◆ **Exercise**: Turn the entries below into a numbered list, from the line with "pose: elev=108.1 azim=49.2" up to and including the line with "Dot at: (295, 349)", with blank lines dropped. Leave the pictures out of your answer.

◆ **Material to process**:
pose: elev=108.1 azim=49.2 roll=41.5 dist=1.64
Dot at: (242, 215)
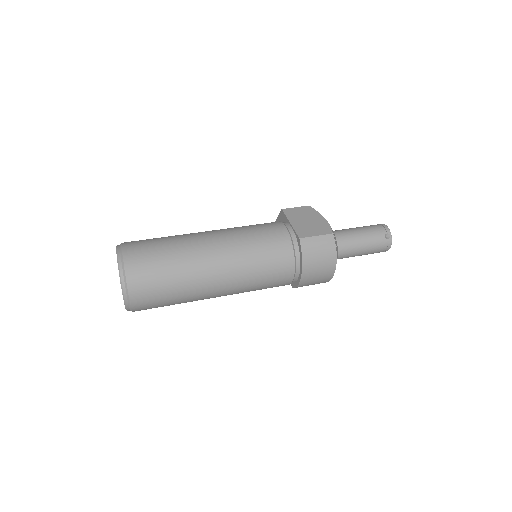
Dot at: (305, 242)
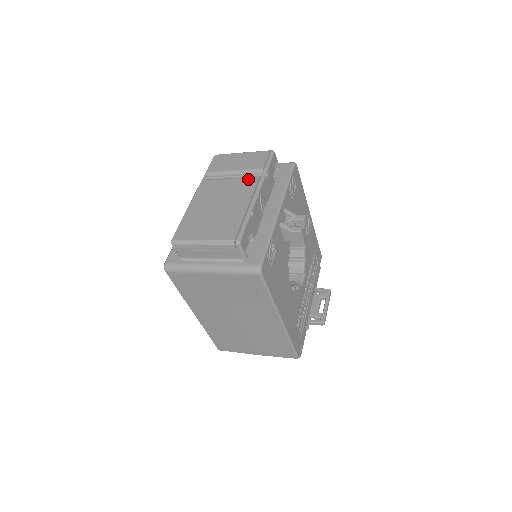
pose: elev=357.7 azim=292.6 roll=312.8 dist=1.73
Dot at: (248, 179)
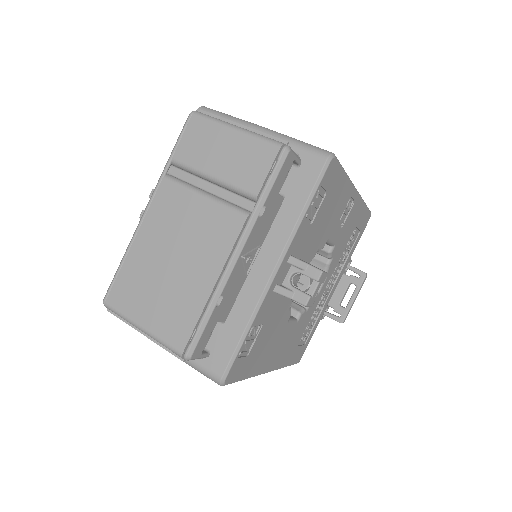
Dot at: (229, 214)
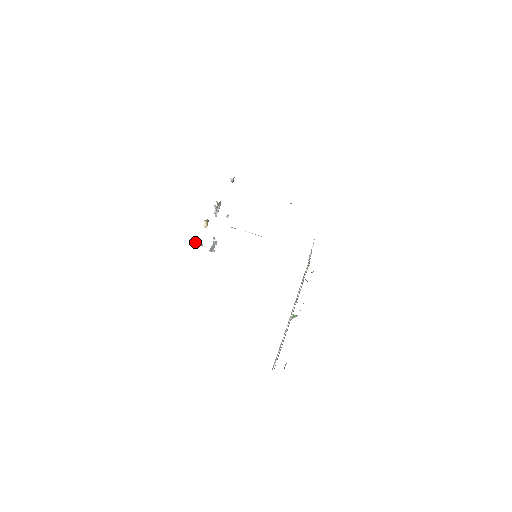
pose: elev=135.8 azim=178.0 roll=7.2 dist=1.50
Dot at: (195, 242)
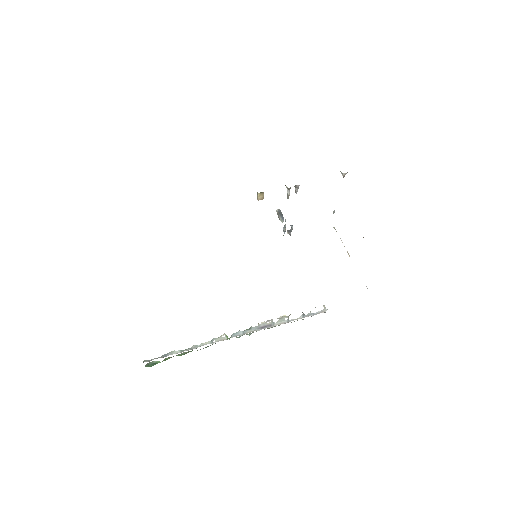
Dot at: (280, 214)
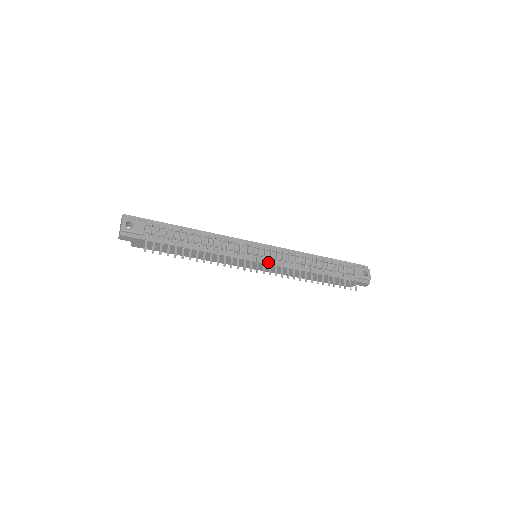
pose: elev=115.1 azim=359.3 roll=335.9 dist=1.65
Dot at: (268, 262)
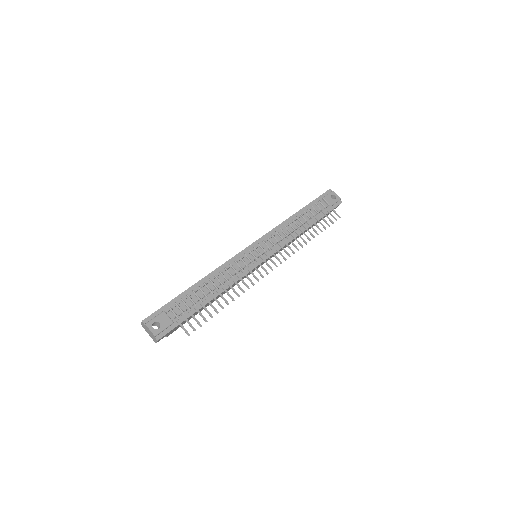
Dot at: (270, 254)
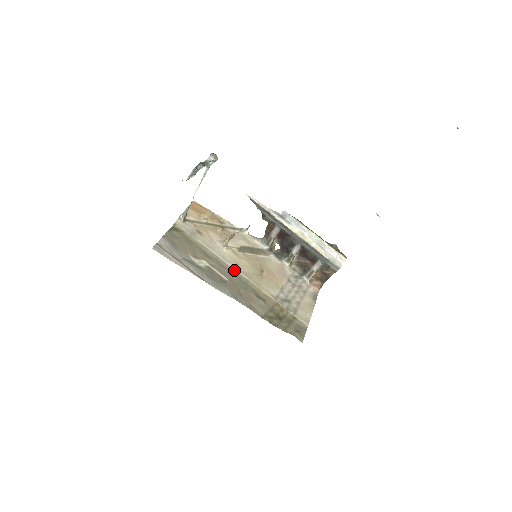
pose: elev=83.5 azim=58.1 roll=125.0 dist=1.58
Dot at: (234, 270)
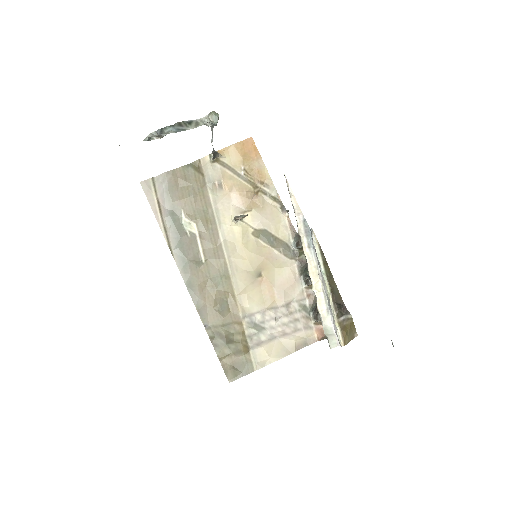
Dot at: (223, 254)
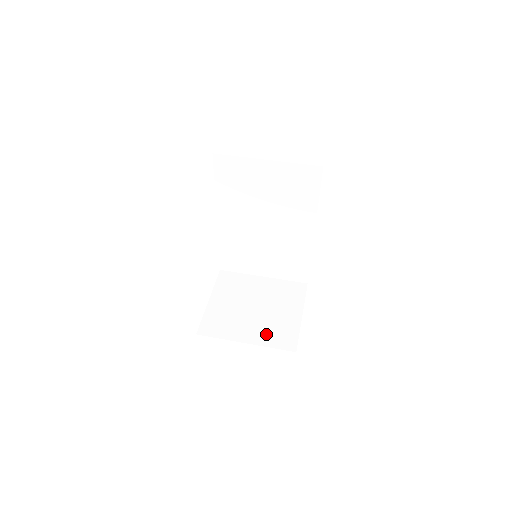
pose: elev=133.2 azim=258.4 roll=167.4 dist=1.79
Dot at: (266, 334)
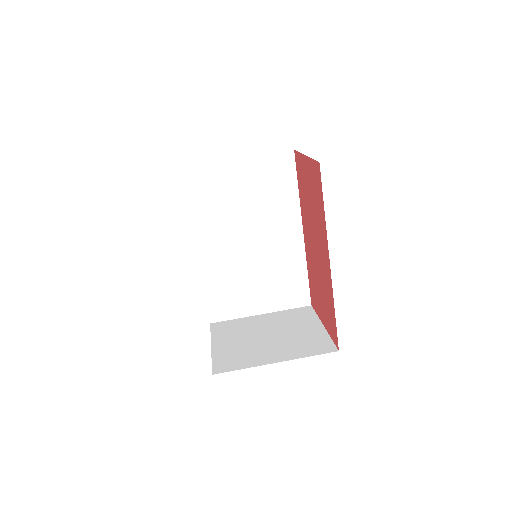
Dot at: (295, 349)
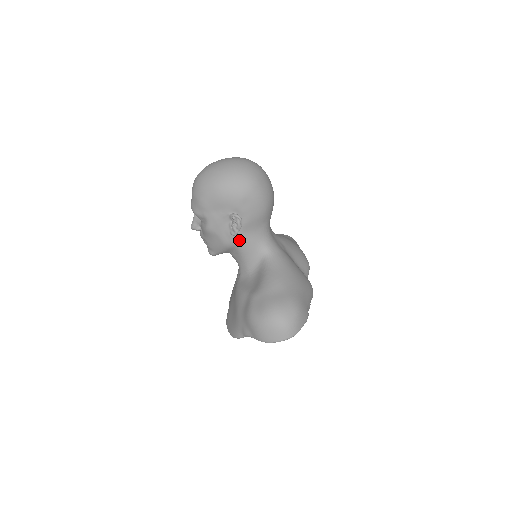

==

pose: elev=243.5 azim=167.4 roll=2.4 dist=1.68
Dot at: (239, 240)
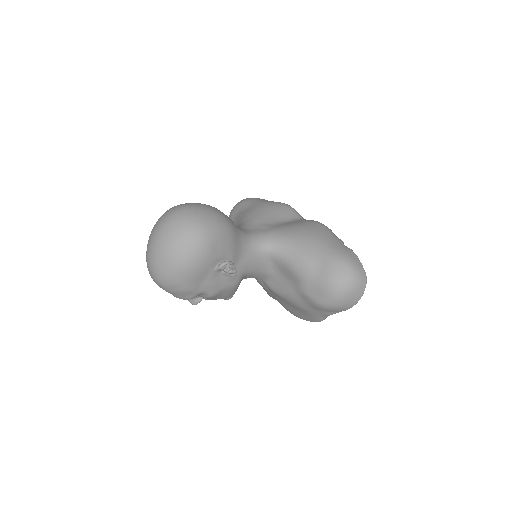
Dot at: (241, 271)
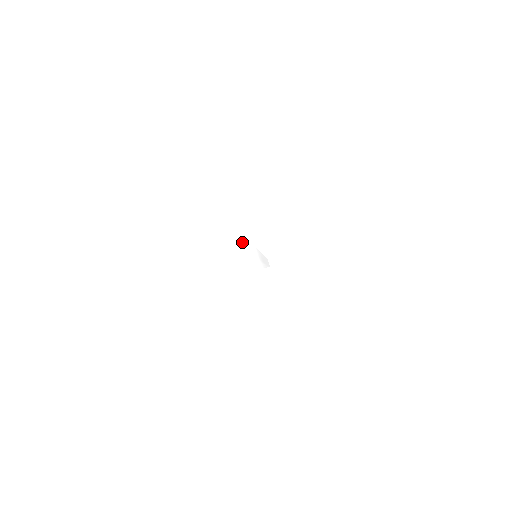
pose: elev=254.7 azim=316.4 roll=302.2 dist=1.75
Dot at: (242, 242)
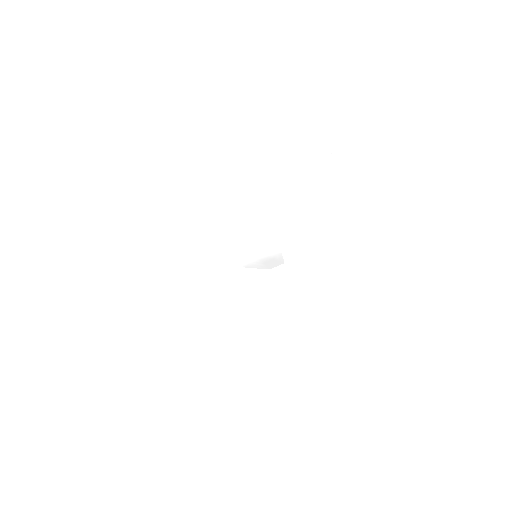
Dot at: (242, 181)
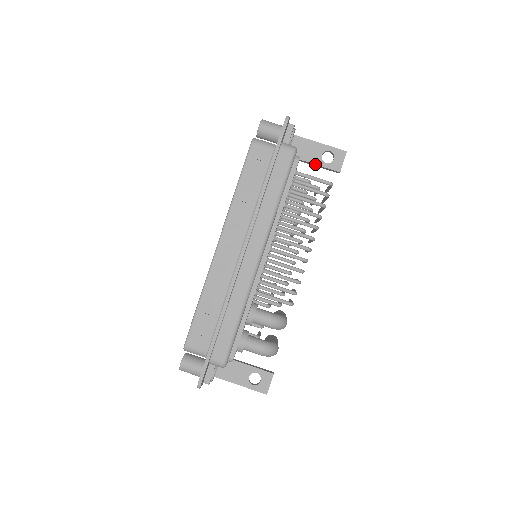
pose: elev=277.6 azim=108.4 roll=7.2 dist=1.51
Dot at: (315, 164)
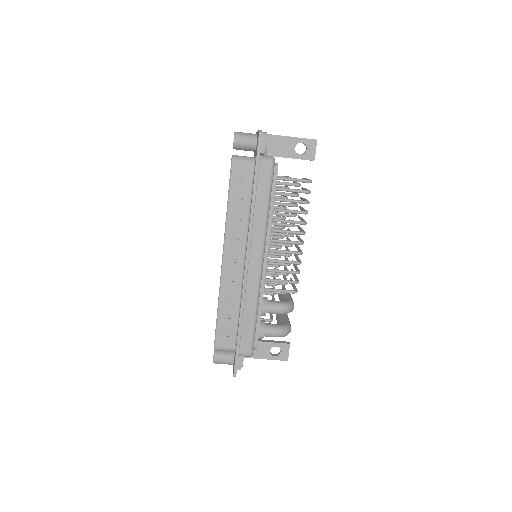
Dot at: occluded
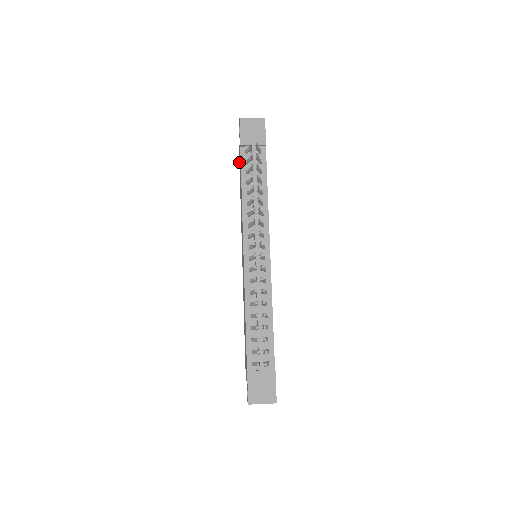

--

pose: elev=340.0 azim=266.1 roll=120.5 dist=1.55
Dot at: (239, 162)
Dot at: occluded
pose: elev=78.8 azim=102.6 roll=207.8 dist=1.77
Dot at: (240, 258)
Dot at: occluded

◆ **Output below**:
1. pose: elev=108.1 azim=49.2 roll=41.5 dist=1.64
2. Dot at: (242, 215)
3. Dot at: (305, 242)
4. pose: elev=357.7 azim=292.6 roll=312.8 dist=1.73
5. Dot at: (248, 179)
6. Dot at: (229, 214)
7. pose: elev=135.8 azim=178.0 roll=7.2 dist=1.50
8. Dot at: (195, 242)
9. Dot at: (280, 214)
10. pose: elev=115.1 azim=359.3 roll=335.9 dist=1.65
11. Dot at: (268, 262)
12. Dot at: (270, 254)
13. pose: elev=83.5 azim=58.1 roll=125.0 dist=1.58
14. Dot at: (234, 270)
15. Dot at: (223, 254)
16. pose: elev=133.2 azim=258.4 roll=167.4 dist=1.79
17. Dot at: (266, 334)
18. Dot at: (295, 349)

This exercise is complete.